Model-model evaluasi ada yang
dikatagorikan berdasarkan ahli yang menemukan dan yang mengembangkannya
dan ada juga yang diberi sebutan berdasarkan sifat kerjanya. Dalam hal
ini Stephen Isaac (1986,dalam Fernandes 1984) mengatakan bahwa
model-model tersebut diberi nama sesuai dengan fokus atau penekanannya.
Lebih jauh Isaac membedakan adanya empat hal yang digunakan untuk
membedakan ragam model evaluasi, yaitu :
- Berorientasi pada tujuan program
- Berorientasi pada keputusan-decision oriented
- Berorientasi pada kegiatan dan orang-orang yang menanganinya-transactional oriented.

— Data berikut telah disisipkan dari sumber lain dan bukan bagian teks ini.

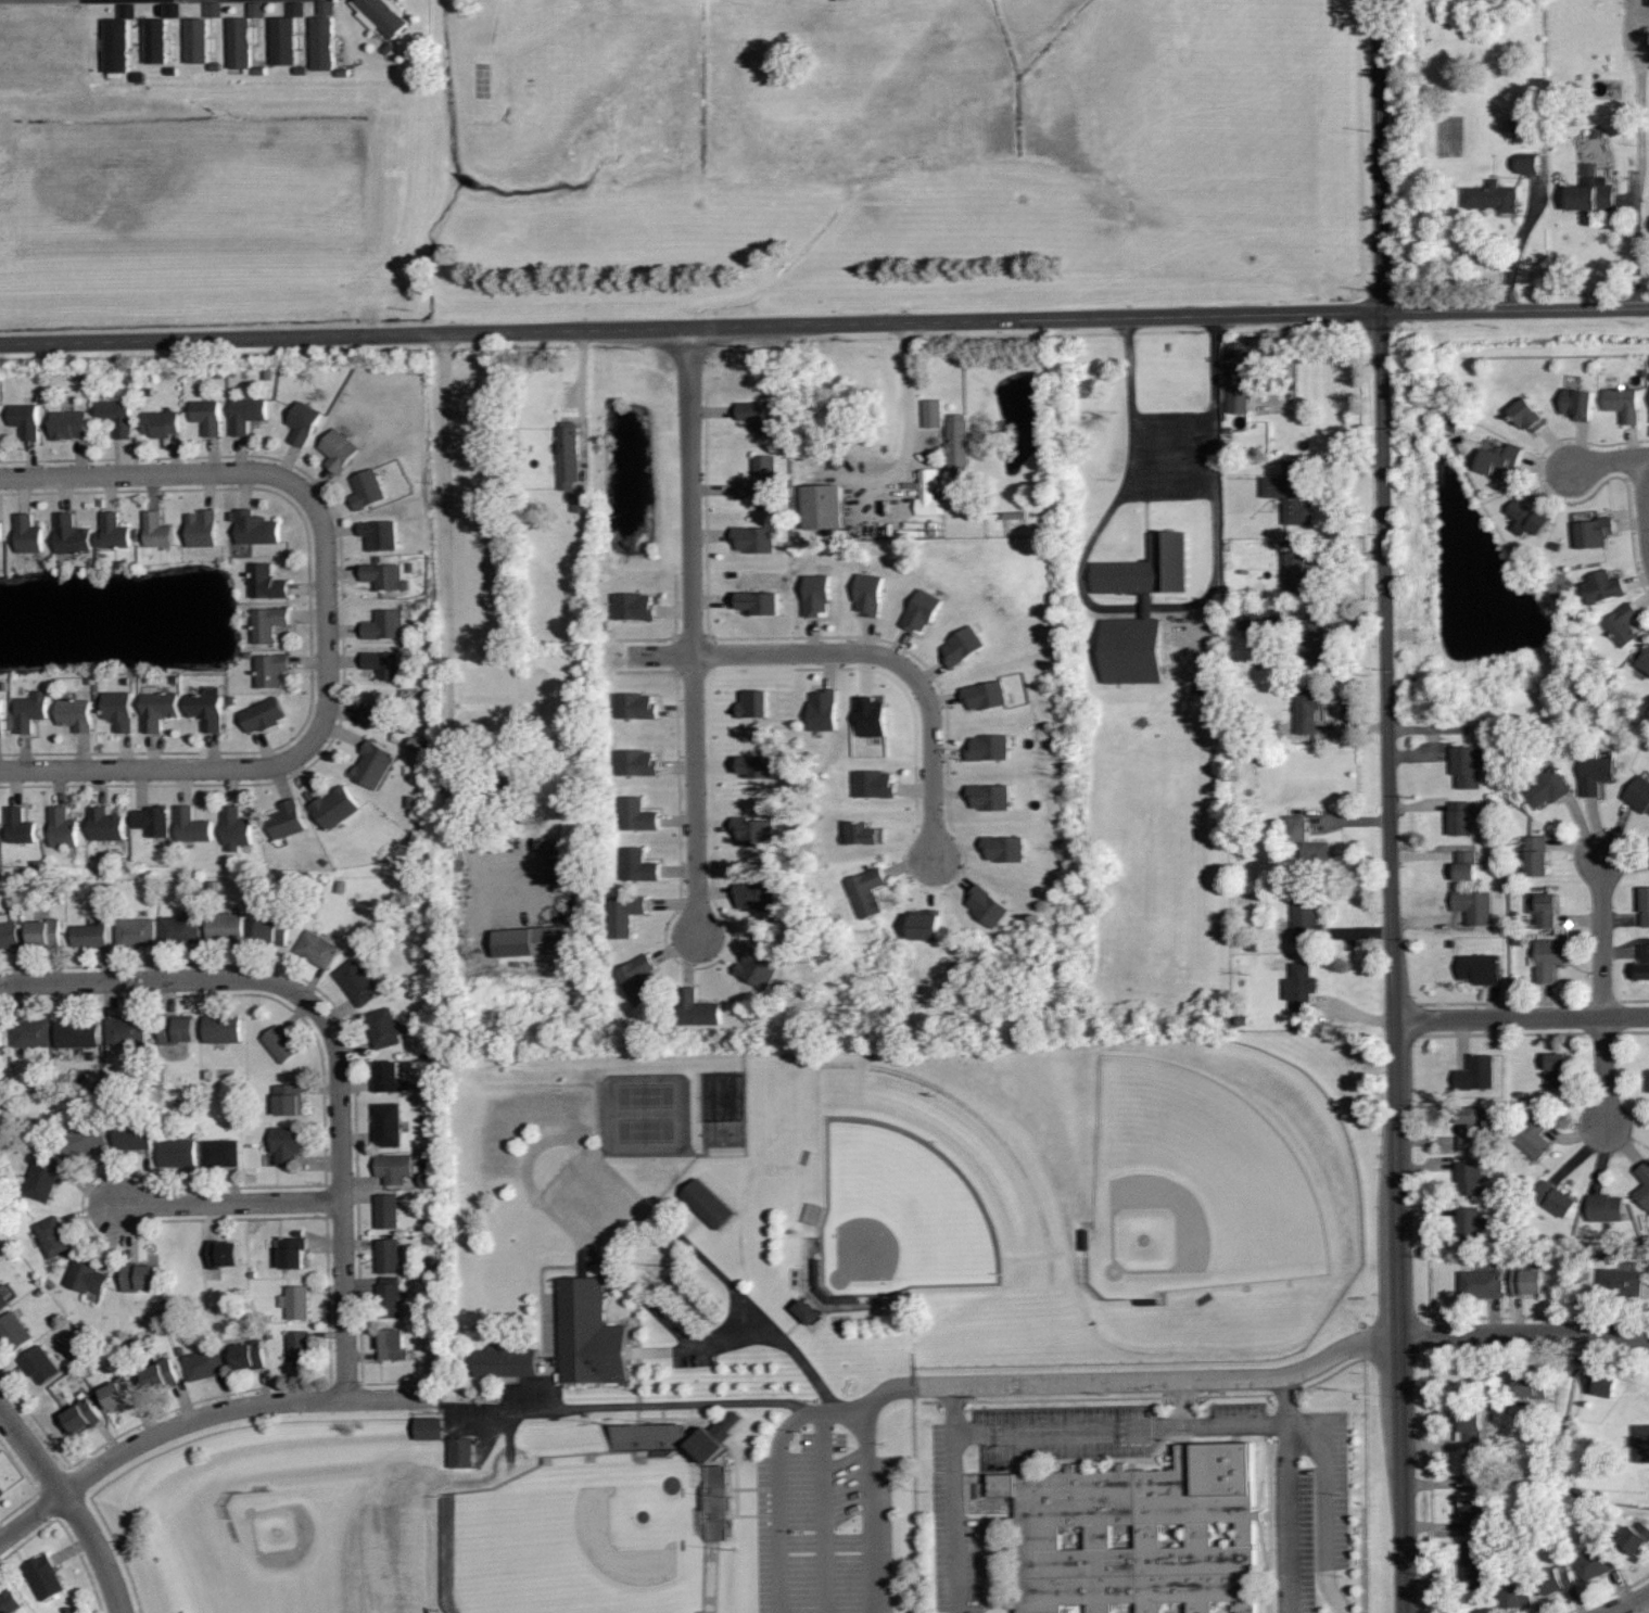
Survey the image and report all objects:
road: (187, 2)
road: (162, 5)
building: (215, 9)
building: (259, 9)
building: (174, 10)
building: (384, 15)
building: (289, 34)
building: (159, 41)
building: (201, 41)
building: (243, 44)
building: (325, 44)
building: (118, 46)
building: (1522, 125)
building: (1531, 164)
building: (1592, 193)
building: (1491, 195)
road: (1634, 240)
road: (1519, 247)
road: (824, 323)
building: (1239, 374)
building: (1577, 402)
building: (1623, 402)
building: (934, 413)
building: (247, 414)
building: (1527, 414)
building: (208, 415)
building: (758, 415)
road: (910, 416)
building: (117, 417)
building: (26, 421)
building: (160, 422)
building: (301, 423)
building: (69, 424)
building: (957, 439)
building: (336, 449)
building: (568, 453)
building: (1498, 459)
road: (1610, 459)
road: (237, 470)
building: (760, 479)
road: (1172, 479)
building: (368, 488)
road: (1646, 488)
building: (1291, 490)
building: (930, 495)
building: (581, 503)
building: (827, 507)
building: (1527, 517)
building: (255, 526)
building: (203, 527)
building: (156, 529)
building: (0, 530)
building: (1594, 531)
building: (26, 532)
building: (112, 532)
building: (382, 533)
building: (68, 534)
building: (755, 538)
building: (1294, 569)
building: (385, 575)
building: (267, 582)
building: (1602, 586)
building: (818, 594)
building: (869, 594)
building: (761, 603)
building: (634, 605)
building: (1149, 605)
building: (923, 609)
road: (445, 611)
building: (1266, 619)
building: (268, 622)
building: (1623, 622)
building: (385, 623)
road: (697, 632)
building: (1313, 643)
building: (964, 644)
road: (873, 652)
building: (1645, 658)
building: (382, 662)
building: (271, 668)
building: (986, 692)
building: (637, 704)
building: (755, 704)
building: (160, 706)
building: (118, 707)
building: (206, 707)
building: (825, 709)
building: (1307, 709)
building: (30, 711)
building: (74, 712)
building: (381, 712)
building: (263, 713)
building: (1, 715)
building: (876, 717)
building: (990, 745)
building: (638, 761)
building: (373, 763)
building: (1468, 764)
road: (209, 766)
building: (756, 767)
building: (1595, 774)
building: (875, 783)
building: (505, 787)
building: (1545, 788)
building: (1639, 794)
building: (991, 795)
building: (334, 806)
road: (1389, 806)
building: (637, 813)
building: (1460, 818)
building: (151, 819)
building: (285, 819)
building: (19, 824)
building: (105, 824)
building: (191, 825)
building: (63, 827)
building: (234, 827)
building: (754, 832)
building: (865, 834)
building: (1309, 843)
building: (1005, 847)
building: (1536, 855)
building: (636, 864)
building: (1466, 865)
building: (867, 890)
building: (756, 895)
building: (990, 904)
building: (1473, 905)
building: (1645, 905)
building: (1543, 908)
building: (622, 912)
building: (1307, 920)
building: (225, 924)
building: (927, 926)
building: (180, 928)
building: (274, 928)
building: (133, 931)
building: (9, 932)
building: (43, 933)
building: (89, 935)
road: (1602, 935)
building: (533, 942)
building: (318, 948)
building: (1548, 958)
building: (1643, 962)
building: (757, 965)
building: (1479, 967)
building: (637, 978)
road: (156, 982)
building: (358, 982)
building: (1300, 985)
building: (697, 1008)
road: (1521, 1018)
building: (384, 1027)
building: (177, 1028)
building: (222, 1028)
building: (31, 1032)
building: (78, 1033)
building: (123, 1033)
building: (1, 1040)
building: (280, 1043)
building: (1556, 1069)
road: (1605, 1070)
building: (1476, 1072)
building: (390, 1077)
building: (1648, 1080)
park: (650, 1095)
building: (289, 1098)
building: (387, 1124)
building: (1467, 1126)
park: (650, 1130)
building: (132, 1135)
building: (1534, 1135)
building: (82, 1139)
building: (286, 1143)
building: (175, 1152)
building: (220, 1152)
building: (393, 1167)
building: (1469, 1176)
building: (42, 1177)
building: (430, 1181)
building: (1643, 1184)
park: (1198, 1187)
road: (341, 1196)
building: (1555, 1198)
building: (707, 1201)
road: (229, 1203)
building: (1605, 1207)
building: (387, 1210)
park: (905, 1213)
building: (1467, 1222)
building: (52, 1236)
building: (294, 1250)
building: (222, 1253)
building: (388, 1254)
building: (85, 1275)
building: (139, 1275)
building: (817, 1278)
building: (1527, 1280)
building: (1620, 1281)
building: (1481, 1284)
building: (4, 1295)
building: (389, 1296)
building: (295, 1300)
building: (809, 1313)
building: (14, 1330)
road: (1523, 1332)
building: (586, 1333)
road: (726, 1334)
building: (392, 1343)
building: (298, 1346)
building: (248, 1354)
building: (503, 1360)
building: (203, 1363)
building: (40, 1364)
building: (159, 1374)
road: (1159, 1379)
building: (1603, 1380)
building: (1532, 1383)
road: (631, 1390)
road: (889, 1391)
building: (118, 1393)
road: (1183, 1400)
road: (817, 1411)
building: (82, 1414)
road: (202, 1417)
road: (1122, 1424)
building: (1470, 1425)
building: (431, 1429)
building: (648, 1436)
building: (717, 1437)
building: (1642, 1442)
building: (460, 1449)
building: (1477, 1471)
building: (2, 1491)
road: (1327, 1499)
building: (716, 1501)
road: (70, 1507)
road: (868, 1507)
road: (823, 1512)
building: (1476, 1515)
road: (1287, 1517)
road: (957, 1520)
road: (779, 1526)
building: (1138, 1535)
building: (1635, 1537)
park: (580, 1538)
park: (324, 1546)
building: (1595, 1562)
building: (1472, 1564)
building: (45, 1576)
building: (1556, 1578)
building: (1516, 1596)
building: (10, 1601)
road: (1340, 1603)
road: (1626, 1603)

- Berorientasi pada pengaruh dan dampak program-research oriented.
Ada beberapa ahli evaluasi program yang dikenal sebagai penemu model evaluasi program adalah :
1. Stufflebeam’s Model ( CIPP Model )
Model ini mula-mula dikembangkan oleh Stufflebeam dan Guba tahun 1968. CIPP merupakan kependekan dari Context, Input, Prosess, and Product.
Stufflebeam membuat batasan (merumuskan) terlebih dahulu tentang
pengertian evaluasi sebagai “educational evalution is the process of
obtaining and providing useful information for making educational
decisions” (Evaluasi pendidikan merupakan proses penyediaan/pengadaan
informasi yang berguna untuk membuat keputusan dalam bidang pendidikan).
Gambar 1. Hubungan antara Evaluasi dengan Pengambilan Keputusan
Keunikan model ini adalah pada setiap tipe evaluasi terkait pada perangkat pengambil keputusan (decission)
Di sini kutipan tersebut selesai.